Presentato ieri a Roma il ‘Manifesto della green economy per l’agroalimentare, in occasione di Expo 2015’, sottoscritto da 66 organizzazioni di imprese, è il frutto di un lungo lavoro di mediazione. “Produttività, sostenibilità, innovazione, reti e territori sono le parole chiave che dovranno concretizzarsi attraverso un azione di tuttta la filiera agroalimentare italiana”.

Il documento, pur perfettibile, comunque è un buon punto di partenza per affrontare sette temi cruciali per l’agricoltura e la produzione di cibo nella nostra epoca: lo sviluppo durevole e di qualità della produzione agroalimentare, il rapporto fra priorità della produzione agroalimentare e la multifunzionalità dell’agricoltura, gli impatti sulle produzioni agroalimentari e le misure per fronteggiare la crisi climatica, i modelli sostenibili di agricoltura, la sicurezza alimentare, lo spreco di cibo, le minacce alle produzioni agroalimentari e il consumo di suolo agricolo. Lo ha detto il vicepresidente di Confagricoltura Massimiliano Giansanti intervenendo a Roma alla presentazione del ‘Manifesto’.

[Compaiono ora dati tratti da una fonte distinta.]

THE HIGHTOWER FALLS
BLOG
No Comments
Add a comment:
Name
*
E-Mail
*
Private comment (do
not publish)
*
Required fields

“Una cosa emerge con chiarezza – ha proseguito Giansanti – bisogna dare risposte adeguate al fabbisogno di innovazione delle imprese, per produrre di più ma anche per produrre meglio. Solo così si risponde a food security (sicurezza del cibo, per tutti) e food safety (sicurezza sanitaria del cibo prodotto); si risponde poi alla conservazione del cibo senza perdite in campo e senza sprechi lungo la catena alimentare. In quest’ottica, le esperienze di precision farming, che Confagricoltura sta sostenendo nelle sue aziende, sono l’esempio concreto di un’agricoltura attenta all’ambiente ed alla sicurezza alimentare che migliora grazie alle innovazioni”.

“Produrre meglio – ha aggiunto – vuol dire attenzione costante alla sostenibilità economica, ambientale e sociale, adottando pure buone pratiche agricole, come fanno le aziende di Confagricoltura che hanno aderito al progetto Ecocloud. Si può rendere più incisivi questi comportamenti virtuosi attraverso processi di aggregazione e cooperazione come le reti d’impresa. Senza trascurare le peculiarità territoriali”.